WORK REQUEST
Copy the lines from the one that contains "ELEVATION, UTCTIMESOD, LON, LAT, SURFACE" through the end of the lines, with both ends included. Leave the pictures out of your copy.

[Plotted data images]
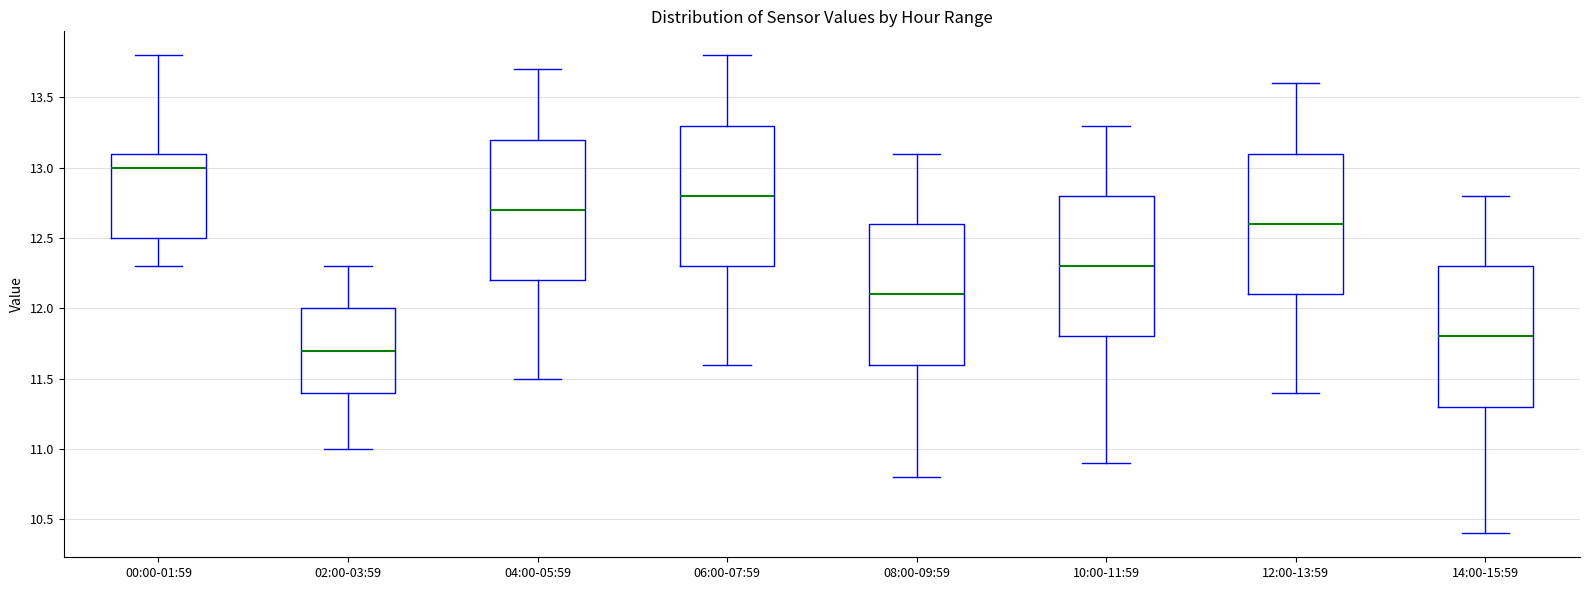

Which box has the highest median line?

00:00-01:59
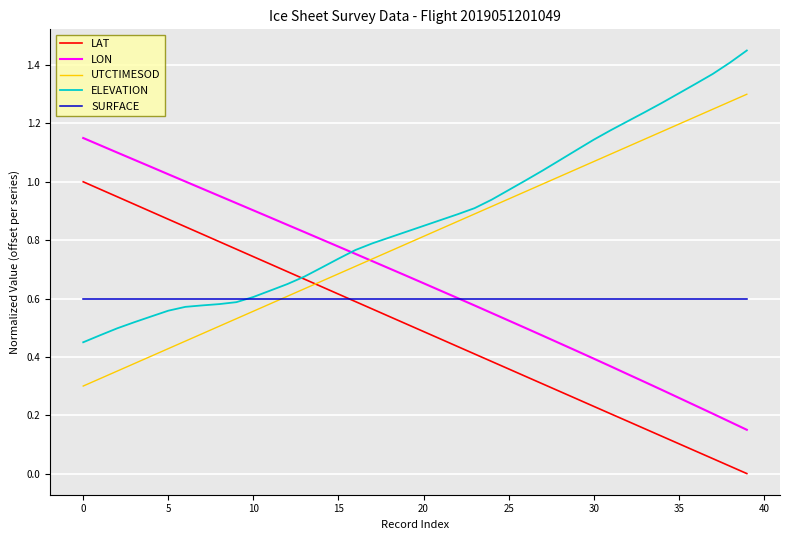

List the series in order of their peak value, highest first.

ELEVATION, UTCTIMESOD, LON, LAT, SURFACE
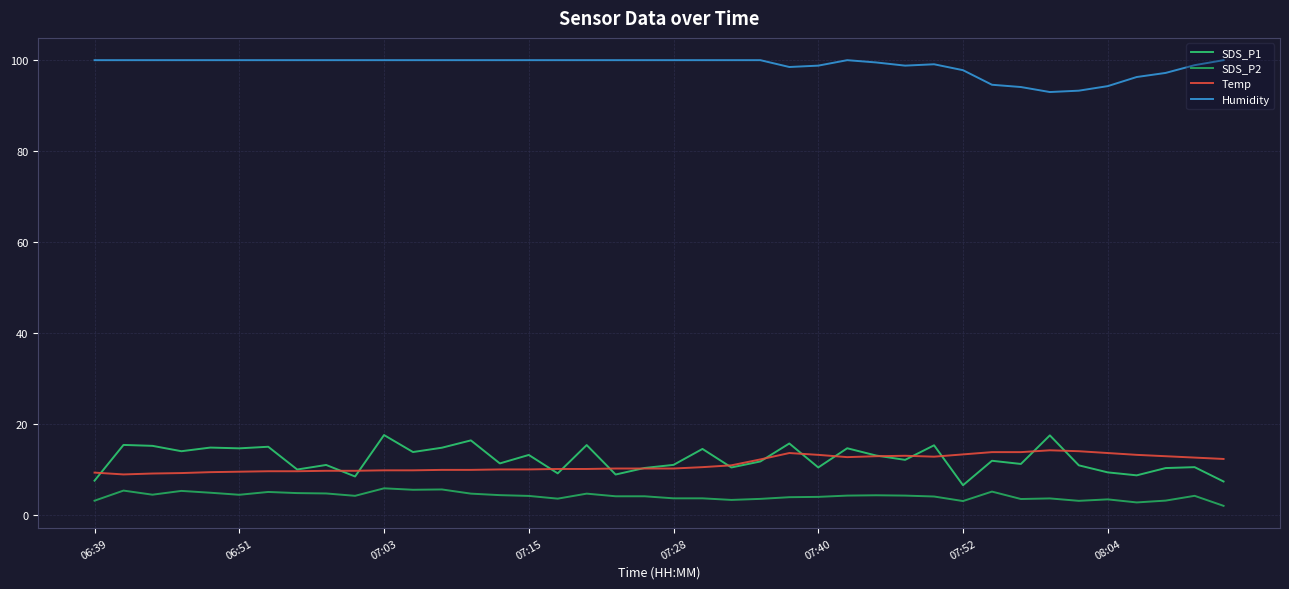

What is the lowest value of the SDS_P2 series?

2.0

WRITTEN RESPONSE
ELEVATION, UTCTIMESOD, LON, LAT, SURFACE

What is the lowest value of the SDS_P2 series?

2.0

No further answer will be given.